§ **WHAT THE TASK ASKS**
Output each of the entries exactly, skipping every picture they contain.

Start of INPUT DATA

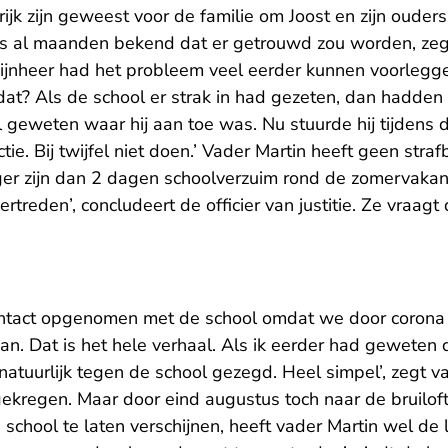
jk zijn geweest voor de familie om Joost en zijn ouders 
s al maanden bekend dat er getrouwd zou worden, zeg
Mijnheer had het probleem veel eerder kunnen voorlegg
 dat? Als de school er strak in had gezeten, dan hadde
 geweten waar hij aan toe was. Nu stuurde hij tijdens 
tie. Bij twijfel niet doen.’ Vader Martin heeft geen strafb
ger zijn dan 2 dagen schoolverzuim rond de zomervakant
ertreden’, concludeert de officier van justitie. Ze vraa
contact opgenomen met de school omdat we door corona 
an. Dat is het hele verhaal. Als ik eerder had geweten
natuurlijk tegen de school gezegd. Heel simpel’, zegt va
ekregen. Maar door eind augustus toch naar de bruiloft
 school te laten verschijnen, heeft vader Martin wel de 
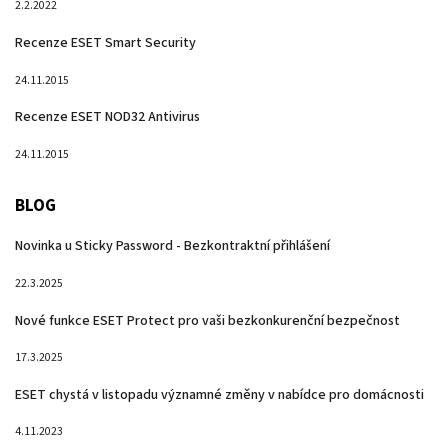
2.2.2022
Recenze ESET Smart Security
24.11.2015
Recenze ESET NOD32 Antivirus
24.11.2015
BLOG
Novinka u Sticky Password - Bezkontraktní přihlášení
22.3.2025
Nové funkce ESET Protect pro vaši bezkonkurenční bezpečnost
17.3.2025
ESET chystá v listopadu významné změny v nabídce pro domácnosti
4.11.2023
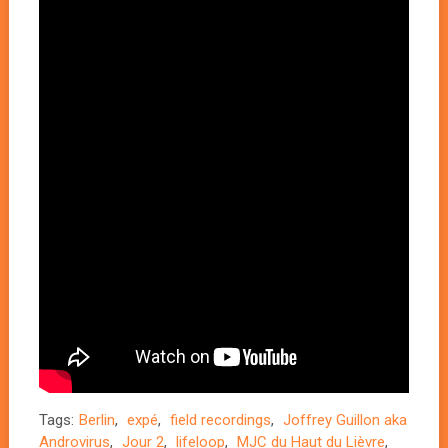
Tags:
Berlin
,
expé
,
field recordings
,
Joffrey Guillon aka
Androvirus
,
Jour 2
,
lifeloop
,
MJC du Haut du Lièvre
,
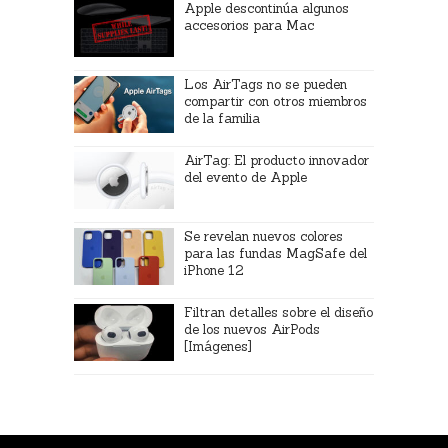
Apple descontinúa algunos
accesorios para Mac
Los AirTags no se pueden
compartir con otros miembros
de la familia
AirTag: El producto innovador
del evento de Apple
Se revelan nuevos colores
para las fundas MagSafe del
iPhone 12
Filtran detalles sobre el diseño
de los nuevos AirPods
[Imágenes]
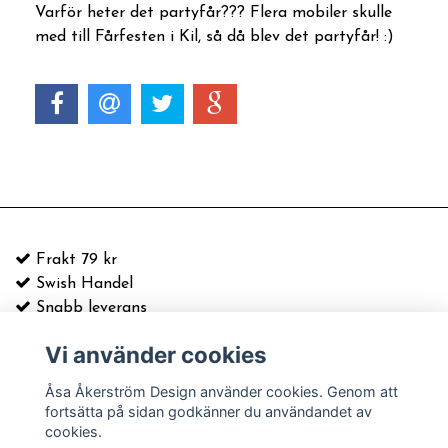
Varför heter det partyfår??? Flera mobiler skulle
med till Fårfesten i Kil, så då blev det partyfår! :)
Frakt 79 kr
Swish Handel
Snabb leverans
Vi använder cookies
E-postadress:
info@asaakerstrom.com
Kontakt
Åsa Åkerström Design använder cookies. Genom att
Köpvillkor & information
fortsätta på sidan godkänner du användandet av
Leverans och frakt
cookies.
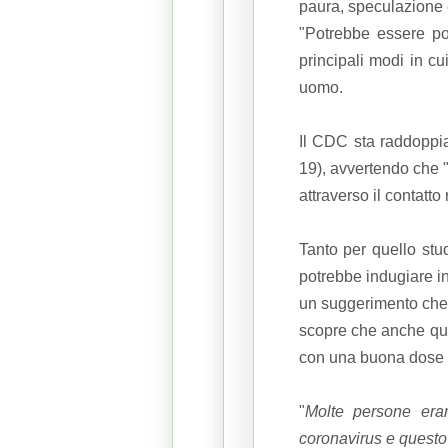
paura, speculazione e
"Potrebbe essere po
principali modi in cu
uomo.
Il CDC sta raddoppi
19), avvertendo che 
attraverso il contatto
Tanto per quello stu
potrebbe indugiare in
un suggerimento che h
scopre che anche que
con una buona dose d
"
Molte persone era
coronavirus e questo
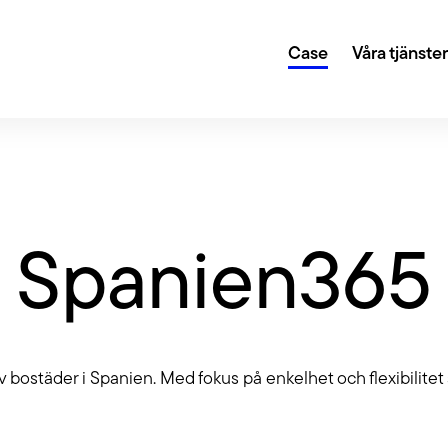
Case
Våra tjänste
gi och digital transformation
Creative
r dig sätta en plan för din digitala närvaro och
Genom kreat
Spanien365
la att du når dina mål.
design lyfter
Growth 
 eller en annan teknisk lösning? Vi fixar det. Och
Med hjälp av
 CMS som WordPress, Umbraco, Drupal, Storyblok,
hjälper vi di
v bostäder i Spanien. Med fokus på enkelhet och flexibilite
ed fler.
ltning
Tillgäng
ter oss sköta det löpande arbetet är din site i trygga
Vi har lång e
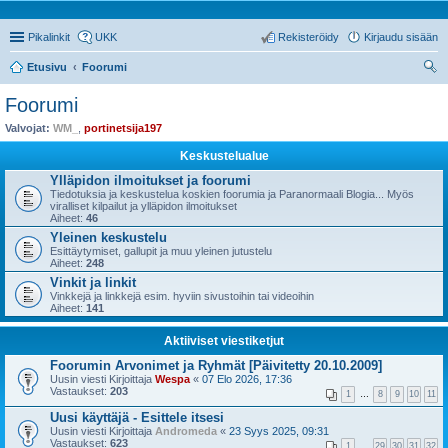
Pikalinkit
UKK
Rekisteröidy
Kirjaudu sisään
Etusivu
Foorumi
tsi
Foorumi
Valvojat:
WM_
,
portinetsija197
Keskustelualue
Ylläpidon ilmoitukset ja foorumi
Tiedotuksia ja keskustelua koskien foorumia ja Paranormaali Blogia... Myös
viralliset kilpailut ja ylläpidon ilmoitukset
Aiheet:
46
Yleinen keskustelu
Esittäytymiset, gallupit ja muu yleinen jutustelu
Aiheet:
248
Vinkit ja linkit
Vinkkejä ja linkkejä esim. hyviin sivustoihin tai videoihin
Aiheet:
141
Aktiiviset viestiketjut
Foorumin Arvonimet ja Ryhmät [Päivitetty 20.10.2009]
Uusin viesti Kirjoittaja
Wespa
«
07 Elo 2026, 17:36
Vastaukset:
203
1
…
8
9
10
11
Uusi käyttäjä - Esittele itsesi
Uusin viesti Kirjoittaja
Andromeda
«
23 Syys 2025, 09:31
Vastaukset:
623
1
…
29
30
31
32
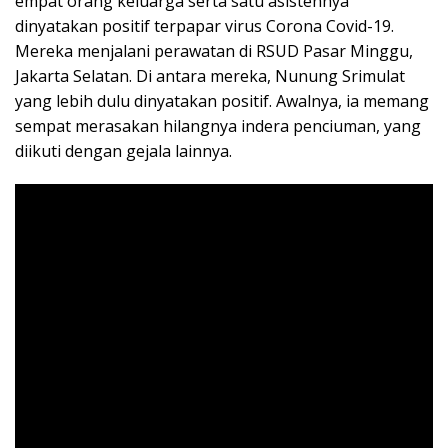
empat orang keluarga serta satu asistennya
dinyatakan positif terpapar virus Corona Covid-19.
Mereka menjalani perawatan di RSUD Pasar Minggu,
Jakarta Selatan. Di antara mereka, Nunung Srimulat
yang lebih dulu dinyatakan positif. Awalnya, ia memang
sempat merasakan hilangnya indera penciuman, yang
diikuti dengan gejala lainnya.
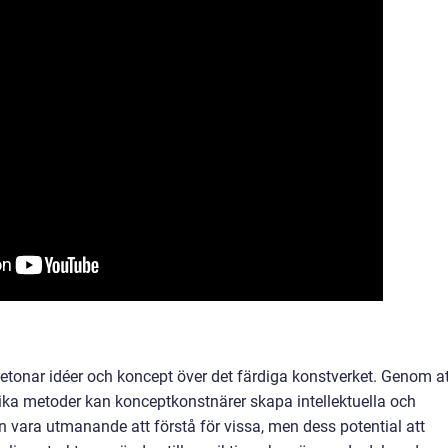
tonar idéer och koncept över det färdiga konstverket. Genom at
ika metoder kan konceptkonstnärer skapa intellektuella och
n vara utmanande att förstå för vissa, men dess potential att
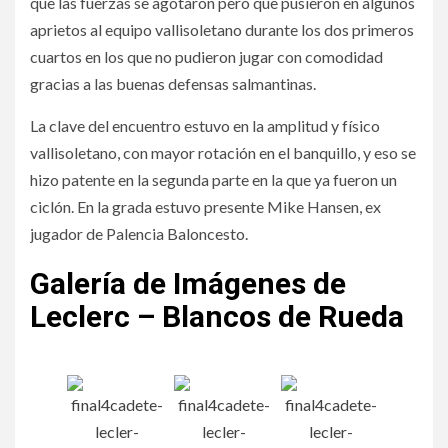
que las fuerzas se agotaron pero que pusieron en algunos
aprietos al equipo vallisoletano durante los dos primeros
cuartos en los que no pudieron jugar con comodidad
gracias a las buenas defensas salmantinas.
La clave del encuentro estuvo en la amplitud y físico
vallisoletano, con mayor rotación en el banquillo, y eso se
hizo patente en la segunda parte en la que ya fueron un
ciclón. En la grada estuvo presente Mike Hansen, ex
jugador de Palencia Baloncesto.
Galería de Imágenes de
Leclerc – Blancos de Rueda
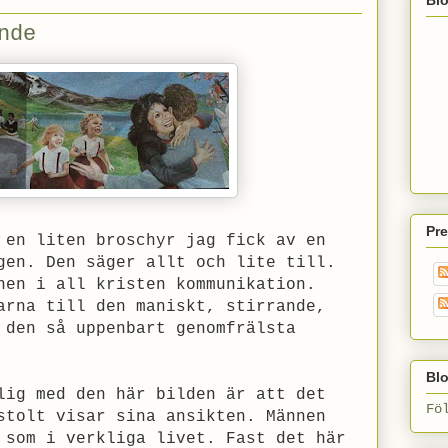
nde
Pr
 en liten broschyr jag fick av en
gen. Den säger allt och lite till.
nen i all kristen kommunikation.
arna till den maniskt, stirrande,
 den så uppenbart genomfrälsta
Blo
lig med den här bilden är att det
Fö
stolt visar sina ansikten. Männen
 som i verkliga livet. Fast det här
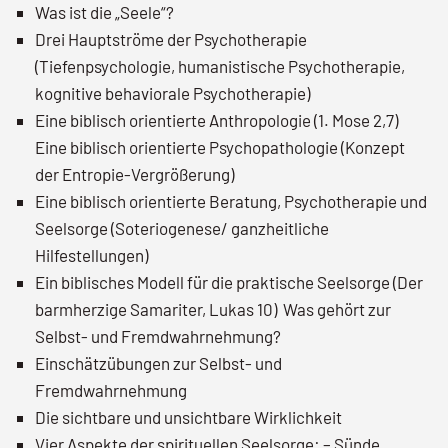
Was ist die „Seele“?
Drei Hauptströme der Psychotherapie
(Tiefenpsychologie, humanistische Psychotherapie,
kognitive behaviorale Psychotherapie)
Eine biblisch orientierte Anthropologie (1. Mose 2,7) 
Eine biblisch orientierte Psychopathologie (Konzept
der Entropie-Vergrößerung)
Eine biblisch orientierte Beratung, Psychotherapie und
Seelsorge (Soteriogenese/ ganzheitliche
Hilfestellungen)
Ein biblisches Modell für die praktische Seelsorge (Der
barmherzige Samariter, Lukas 10)  Was gehört zur
Selbst- und Fremdwahrnehmung?
Einschätzübungen zur Selbst- und
Fremdwahrnehmung
Die sichtbare und unsichtbare Wirklichkeit
Vier Aspekte der spirituellen Seelsorge: – Sünde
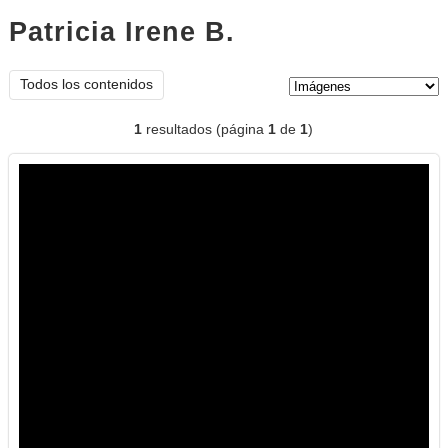
Patricia Irene B.
imágenes
Tipo de contenido:
Todos los contenidos
1
resultados (página
1
de
1
)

End of INPUT DATA

§ **ANSWER**
jk zijn geweest voor de familie om Joost en zijn ouders 
s al maanden bekend dat er getrouwd zou worden, zeg
Mijnheer had het probleem veel eerder kunnen voorlegg
 dat? Als de school er strak in had gezeten, dan hadde
 geweten waar hij aan toe was. Nu stuurde hij tijdens 
tie. Bij twijfel niet doen.’ Vader Martin heeft geen strafb
ger zijn dan 2 dagen schoolverzuim rond de zomervakant
ertreden’, concludeert de officier van justitie. Ze vraa
contact opgenomen met de school omdat we door corona 
an. Dat is het hele verhaal. Als ik eerder had geweten
natuurlijk tegen de school gezegd. Heel simpel’, zegt va
ekregen. Maar door eind augustus toch naar de bruiloft
 school te laten verschijnen, heeft vader Martin wel de 
2.2.2022
Recenze ESET Smart Security
24.11.2015
Recenze ESET NOD32 Antivirus
24.11.2015
BLOG
Novinka u Sticky Password - Bezkontraktní přihlášení
22.3.2025
Nové funkce ESET Protect pro vaši bezkonkurenční bezpečnost
17.3.2025
ESET chystá v listopadu významné změny v nabídce pro domácnosti
4.11.2023
Tags:
Berlin
,
expé
,
field recordings
,
Joffrey Guillon aka
Androvirus
,
Jour 2
,
lifeloop
,
MJC du Haut du Lièvre
,
Apple descontinúa algunos
accesorios para Mac
Los AirTags no se pueden
compartir con otros miembros
de la familia
AirTag: El producto innovador
del evento de Apple
Se revelan nuevos colores
para las fundas MagSafe del
iPhone 12
Filtran detalles sobre el diseño
de los nuevos AirPods
[Imágenes]
Varför heter det partyfår??? Flera mobiler skulle
med till Fårfesten i Kil, så då blev det partyfår! :)
Frakt 79 kr
Swish Handel
Snabb leverans
Vi använder cookies
E-postadress:
info@asaakerstrom.com
Kontakt
Åsa Åkerström Design använder cookies. Genom att
Köpvillkor & information
fortsätta på sidan godkänner du användandet av
Leverans och frakt
cookies.
paura, speculazione e
"Potrebbe essere po
principali modi in cu
uomo.
Il CDC sta raddoppi
19), avvertendo che 
attraverso il contatto
Tanto per quello stu
potrebbe indugiare in
un suggerimento che h
scopre che anche que
con una buona dose d
"
Molte persone era
coronavirus e questo
Case
Våra tjänste
gi och digital transformation
Creative
r dig sätta en plan för din digitala närvaro och
Genom kreat
Spanien365
la att du når dina mål.
design lyfter
Growth 
 eller en annan teknisk lösning? Vi fixar det. Och
Med hjälp av
 CMS som WordPress, Umbraco, Drupal, Storyblok,
hjälper vi di
v bostäder i Spanien. Med fokus på enkelhet och flexibilite
ed fler.
ltning
Tillgäng
ter oss sköta det löpande arbetet är din site i trygga
Vi har lång e
Pikalinkit
UKK
Rekisteröidy
Kirjaudu sisään
Etusivu
Foorumi
tsi
Foorumi
Valvojat:
WM_
,
portinetsija197
Keskustelualue
Ylläpidon ilmoitukset ja foorumi
Tiedotuksia ja keskustelua koskien foorumia ja Paranormaali Blogia... Myös
viralliset kilpailut ja ylläpidon ilmoitukset
Aiheet:
46
Yleinen keskustelu
Esittäytymiset, gallupit ja muu yleinen jutustelu
Aiheet:
248
Vinkit ja linkit
Vinkkejä ja linkkejä esim. hyviin sivustoihin tai videoihin
Aiheet:
141
Aktiiviset viestiketjut
Foorumin Arvonimet ja Ryhmät [Päivitetty 20.10.2009]
Uusin viesti Kirjoittaja
Wespa
«
07 Elo 2026, 17:36
Vastaukset:
203
1
…
8
9
10
11
Uusi käyttäjä - Esittele itsesi
Uusin viesti Kirjoittaja
Andromeda
«
23 Syys 2025, 09:31
Vastaukset:
623
1
…
29
30
31
32
empat orang keluarga serta satu asistennya
dinyatakan positif terpapar virus Corona Covid-19.
Mereka menjalani perawatan di RSUD Pasar Minggu,
Jakarta Selatan. Di antara mereka, Nunung Srimulat
yang lebih dulu dinyatakan positif. Awalnya, ia memang
sempat merasakan hilangnya indera penciuman, yang
diikuti dengan gejala lainnya.
tonar idéer och koncept över det färdiga konstverket. Genom at
ika metoder kan konceptkonstnärer skapa intellektuella och
n vara utmanande att förstå för vissa, men dess potential att
que las fuerzas se agotaron pero que pusieron en algunos
aprietos al equipo vallisoletano durante los dos primeros
cuartos en los que no pudieron jugar con comodidad
gracias a las buenas defensas salmantinas.
La clave del encuentro estuvo en la amplitud y físico
vallisoletano, con mayor rotación en el banquillo, y eso se
hizo patente en la segunda parte en la que ya fueron un
ciclón. En la grada estuvo presente Mike Hansen, ex
jugador de Palencia Baloncesto.
Galería de Imágenes de
Leclerc – Blancos de Rueda
nde
Pr
 en liten broschyr jag fick av en
gen. Den säger allt och lite till.
nen i all kristen kommunikation.
arna till den maniskt, stirrande,
 den så uppenbart genomfrälsta
Blo
lig med den här bilden är att det
Fö
stolt visar sina ansikten. Männen
 som i verkliga livet. Fast det här
Was ist die „Seele“?
Drei Hauptströme der Psychotherapie
(Tiefenpsychologie, humanistische Psychotherapie,
kognitive behaviorale Psychotherapie)
Eine biblisch orientierte Anthropologie (1. Mose 2,7) 
Eine biblisch orientierte Psychopathologie (Konzept
der Entropie-Vergrößerung)
Eine biblisch orientierte Beratung, Psychotherapie und
Seelsorge (Soteriogenese/ ganzheitliche
Hilfestellungen)
Ein biblisches Modell für die praktische Seelsorge (Der
barmherzige Samariter, Lukas 10)  Was gehört zur
Selbst- und Fremdwahrnehmung?
Einschätzübungen zur Selbst- und
Fremdwahrnehmung
Die sichtbare und unsichtbare Wirklichkeit
Vier Aspekte der spirituellen Seelsorge: – Sünde
Patricia Irene B.
imágenes
Tipo de contenido:
Todos los contenidos
1
resultados (página
1
de
1
)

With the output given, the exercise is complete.